──────── Supplied records

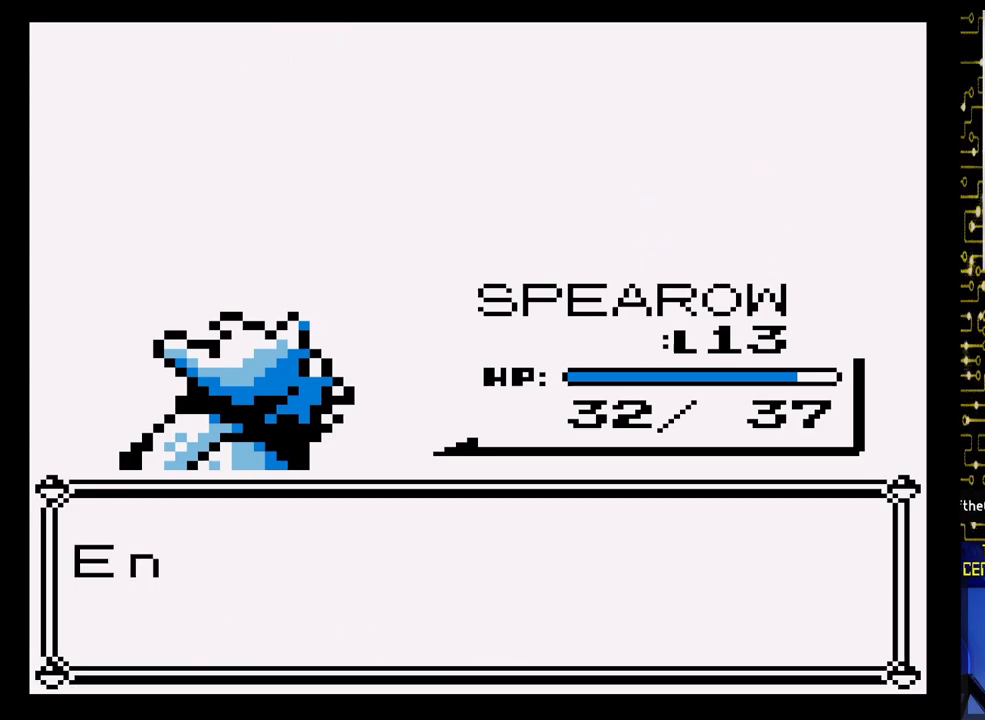
{"buttons": [], "events": []}
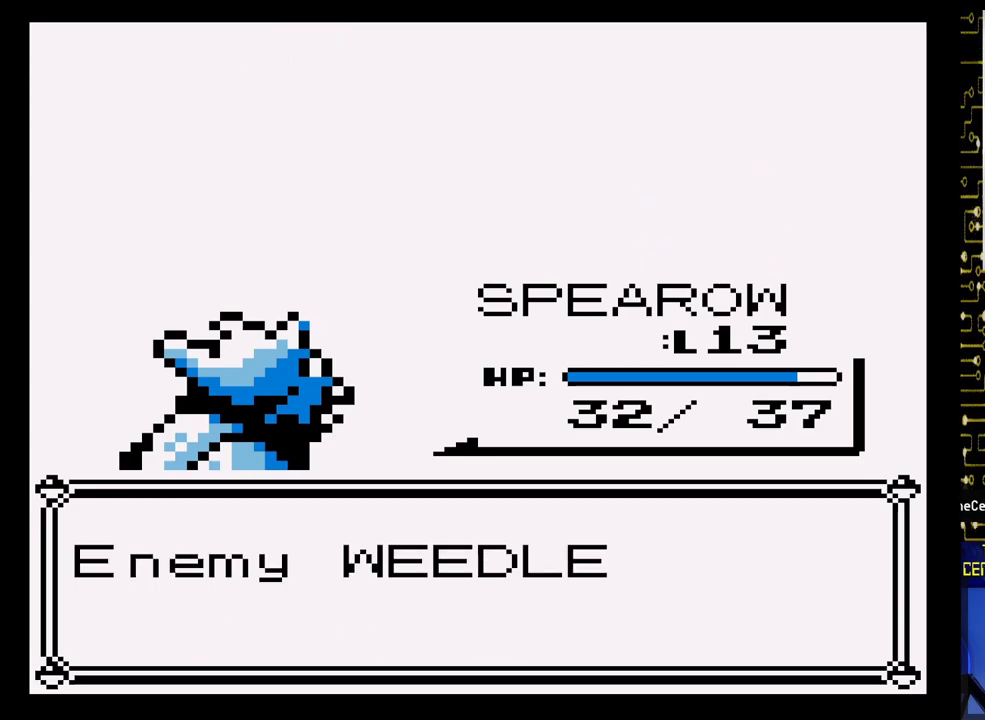
{"buttons": ["A"], "events": [[300, "A", "down"]]}
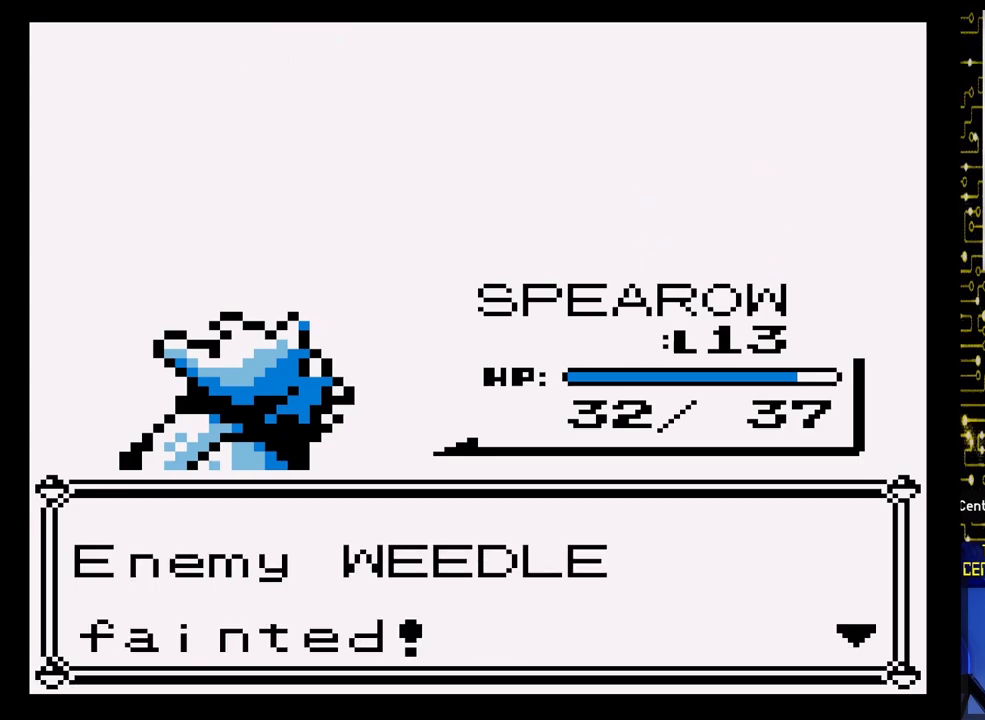
{"buttons": [], "events": [[17, "A", "up"], [200, "A", "down"], [367, "A", "up"]]}
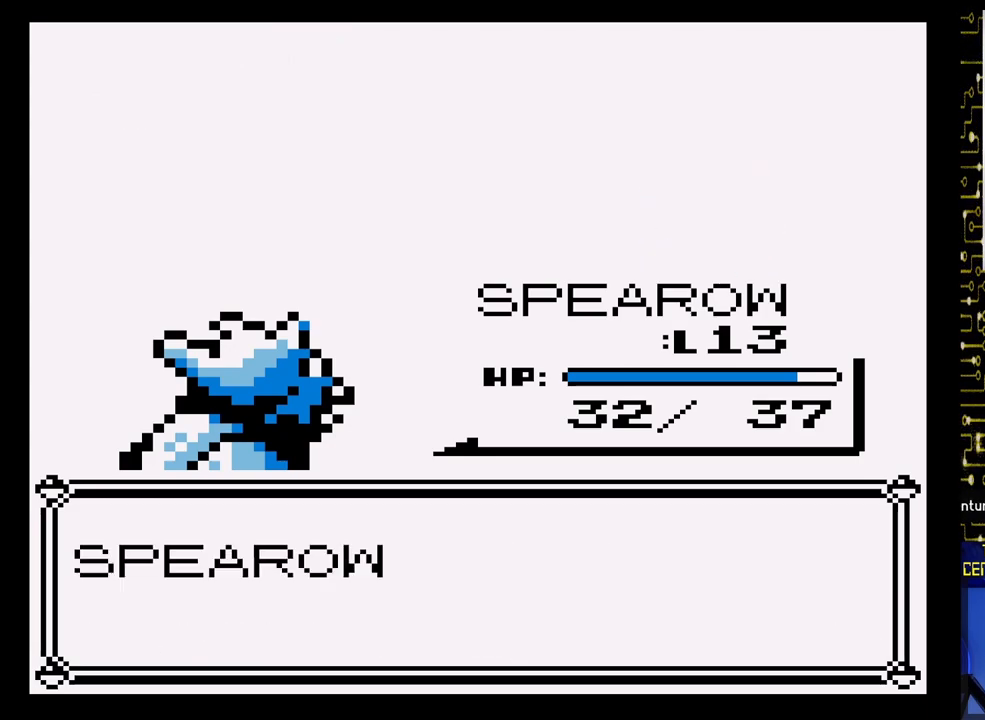
{"buttons": [], "events": [[100, "A", "down"], [500, "A", "up"]]}
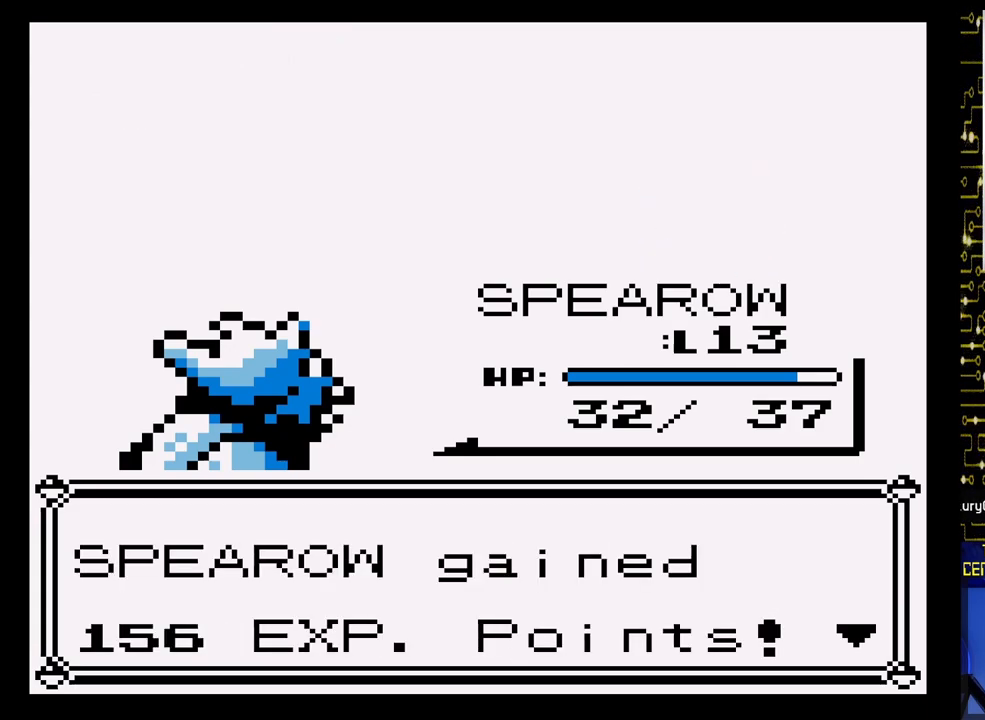
{"buttons": [], "events": [[167, "A", "down"], [367, "A", "up"]]}
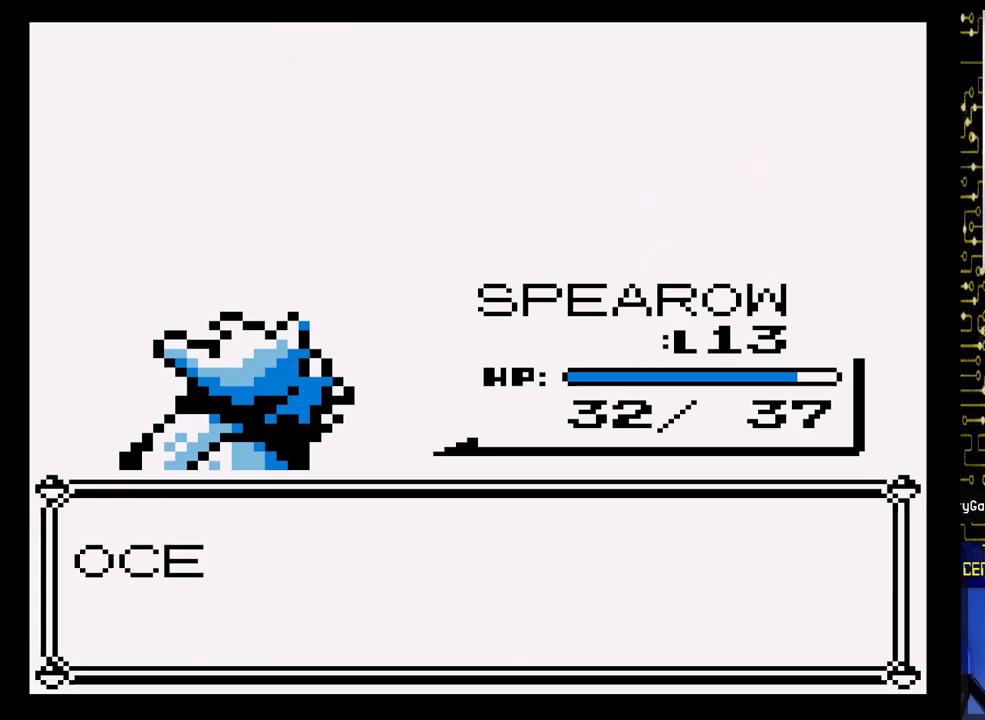
{"buttons": [], "events": []}
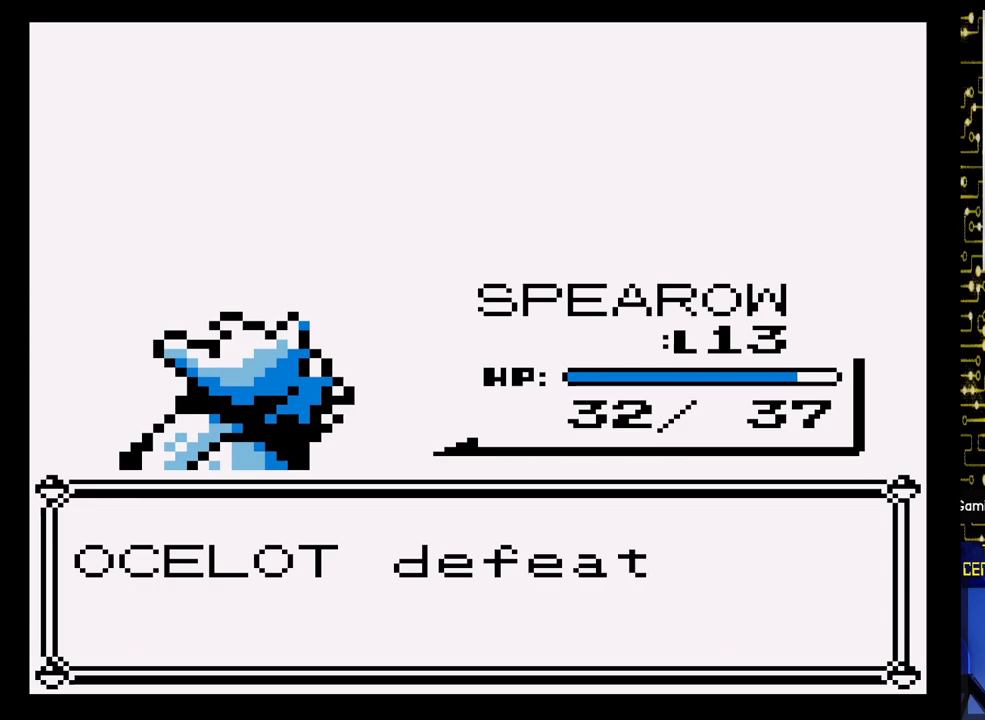
{"buttons": ["A"], "events": [[17, "A", "down"], [317, "A", "up"], [483, "A", "down"]]}
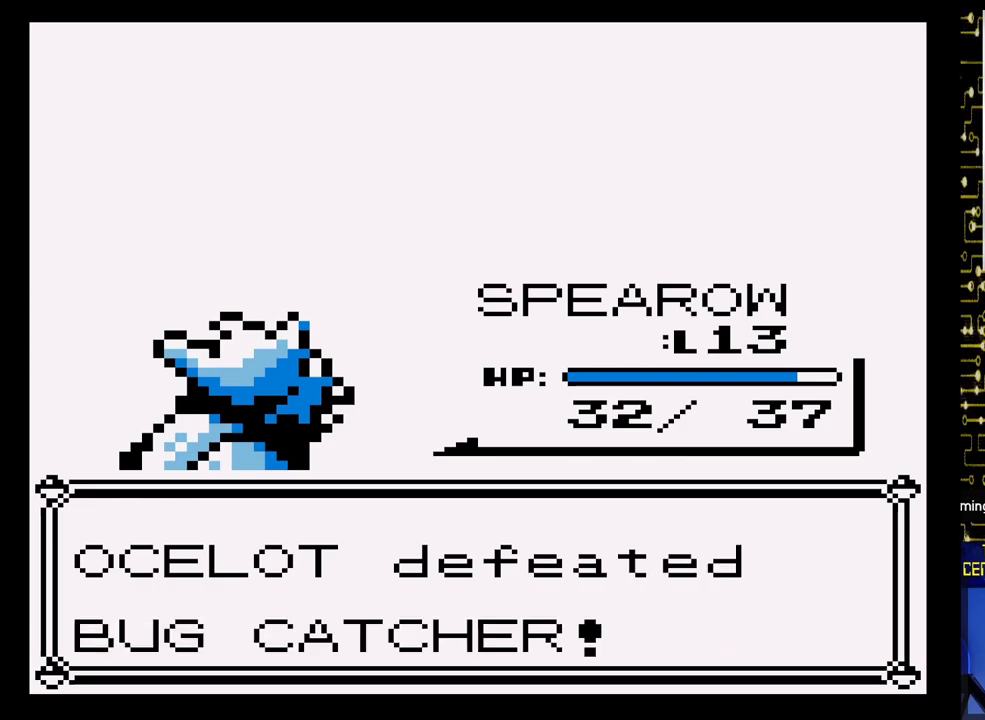
{"buttons": [], "events": [[200, "A", "up"]]}
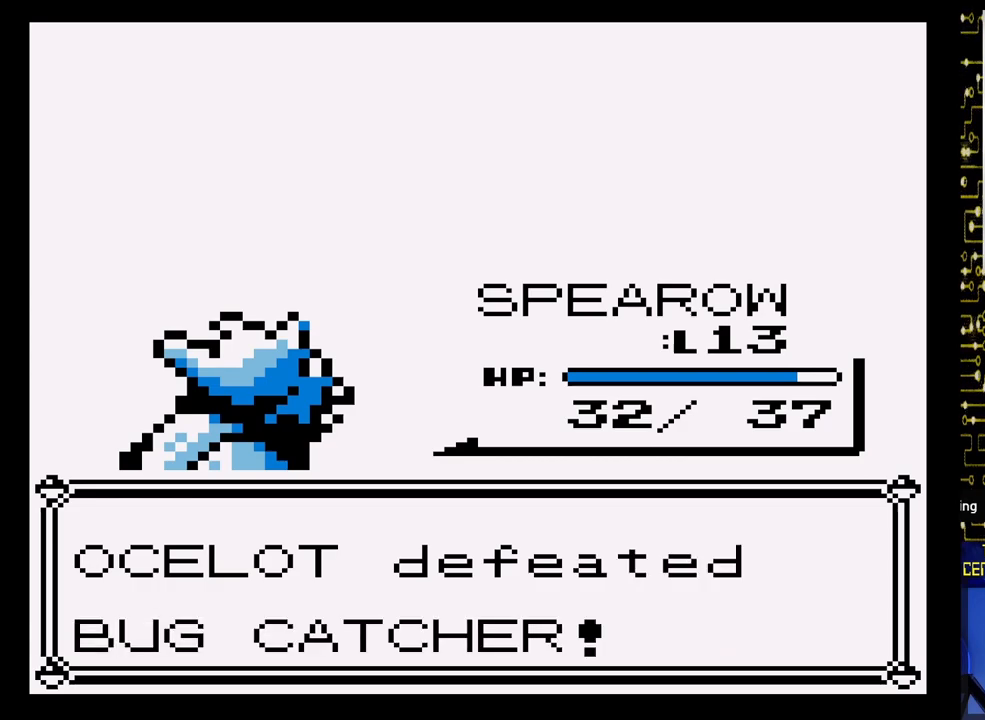
{"buttons": ["A"], "events": [[167, "A", "down"]]}
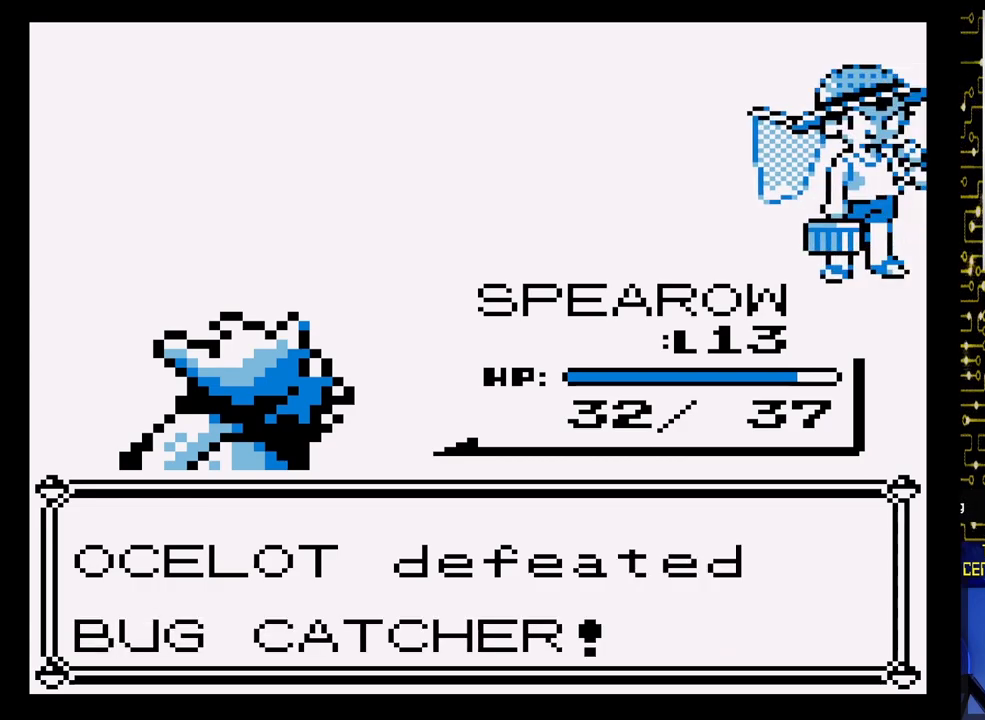
{"buttons": [], "events": [[133, "A", "up"]]}
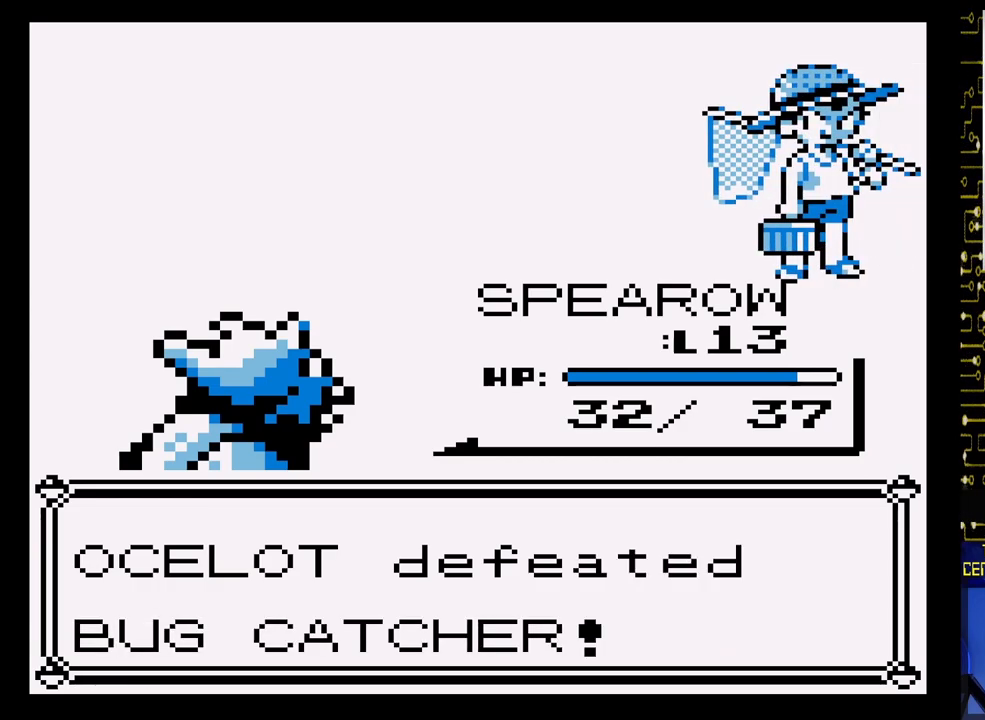
{"buttons": [], "events": [[83, "A", "down"], [467, "A", "up"]]}
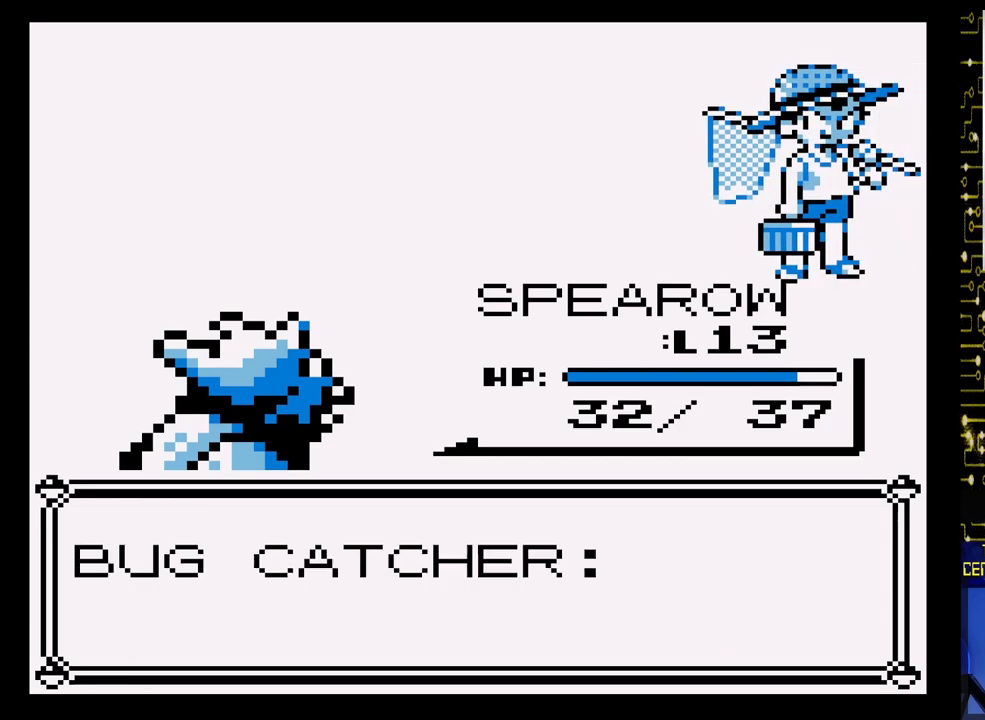
{"buttons": [], "events": [[167, "A", "down"], [417, "A", "up"]]}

────────────────

Action item: Across the data, pull every line containing the string "down".

Expected answer:
{"buttons": ["A"], "events": [[300, "A", "down"]]}
{"buttons": [], "events": [[17, "A", "up"], [200, "A", "down"], [367, "A", "up"]]}
{"buttons": [], "events": [[100, "A", "down"], [500, "A", "up"]]}
{"buttons": [], "events": [[167, "A", "down"], [367, "A", "up"]]}
{"buttons": ["A"], "events": [[17, "A", "down"], [317, "A", "up"], [483, "A", "down"]]}
{"buttons": ["A"], "events": [[167, "A", "down"]]}
{"buttons": [], "events": [[83, "A", "down"], [467, "A", "up"]]}
{"buttons": [], "events": [[167, "A", "down"], [417, "A", "up"]]}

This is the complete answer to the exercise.